Bu durum bana unuttuğum bir anımı gözümde canlandırmaktaydı.
1980 yılından sonra tek kanallı Tv’lerin çok kanallıya dönüşmesiyle yerli ve yabancı dizi furyası başlamıştı. Halen devam eden dizi kirliliği var.
1990 yılıydı. Oğlum okul çıkışı yarım gün annemin evinde bulunuyordu. Akşamları işyerinden daha geç saatlerde çıktığım için tek başına evde beni beklemesi çok uygun düşmüyordu.
Bir akşam kapıyı çaldığımda kapıyı oğlum ve yeğenim Can açmışlardı. Bana “sus” işareti yaparak sessizce birlikte salona geçmiştik. Annem Brezilya dizisi izliyordu. Hiperaktif yapıda olan yeğenim bile sessizliğini koruyordu. Çünkü dizi bittiğinde anneannesi onun istediği bir şeyi yerine getirecekti. O nedenle sessiz kalmayı yeğlemişti. Aslında benim açımdan inanılır gibi değildi.
Bu kez gözüm Tv ekranına kaymıştı. Annem pür dikkat dizi izliyordu. İstemediğim halde ekrandaki iki kadının konuşmalarını dinledim. Birinci kadın diğer kadına “Çok mükemmel bir erkekle tanıştım.

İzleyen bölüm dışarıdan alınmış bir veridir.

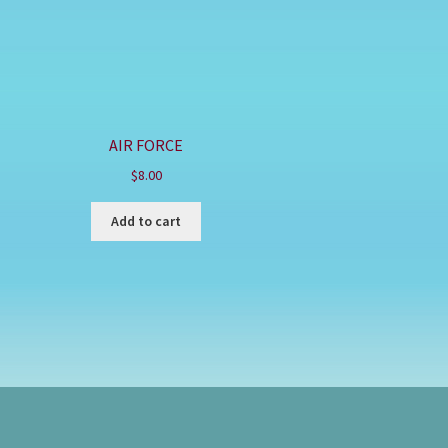
AIR FORCE
$
8.00
Add to cart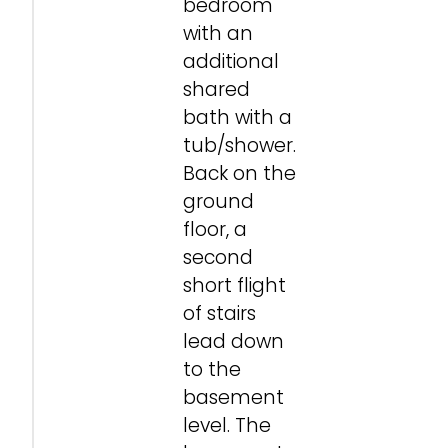
bedroom
with an
additional
shared
bath with a
tub/shower.
Back on the
ground
floor, a
second
short flight
of stairs
lead down
to the
basement
level. The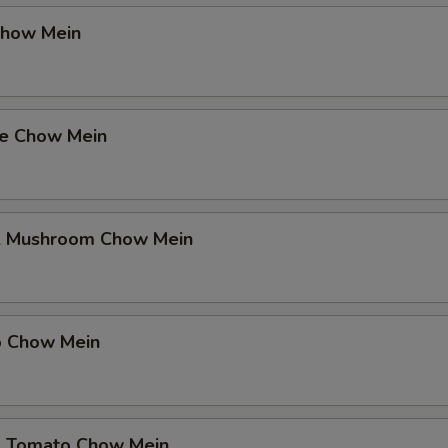
Chow Mein
se Chow Mein
& Mushroom Chow Mein
p Chow Mein
& Tomato Chow Mein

Son derece mükemmel ilişkimiz var. Birbirimizle her konuda anlaşıyoruz” dediğinde diğer kadın mantıklı bir söylemde bulunmuştu: “Hiçbir insan mükemmel olmadığı gibi hiçbir ilişki mükemmel olmaz. Her konuda birbirinizle anlaşıyor olmanız ve duygu, düşünce, zevklerinizin örtüşmesi bana hiç mantıklı gelmedi. Karşı cinsten iki insan birbirleriyle bu denli örtüşüyorsa iki kişiden birisi rol yapıyordur. Eğer ki sen rol yapmıyorsan sevdiğin erkek rol yapıyordur.”
30 yıl öncesinden bu yana hiç izlemediğim ve de hiçbir zaman izlemeyeceğim bir Brezilya dizisinden anımsadığım diyalog buydu.
İki insan arasında “mükemmel ilişki” ol(a)mazdı. Ya taraflardan biri ya da taraflardan ikisi de rol yapıyor olabilirler, sonuçta var olduğunu iddia edenler bir gün mutlaka gerçekle yüzleşeceklerdi.
Bu sabah yine telefonum ısrarla çaldı. Telefonda titrek bir ses “Abla lütfen üzülme yalnız ben sana söylemek zorundayım. Başkasından duyacağına benden duy istedim. Biz boşandık!…”
Not: (*) İngilizce’de “Love” sözcüğü hem sevgi hem de aşk anlamında kullanılır. Aşk ve sevgi sözcüğü ayrılmaz ve bir tek sözcükle ifade edilir.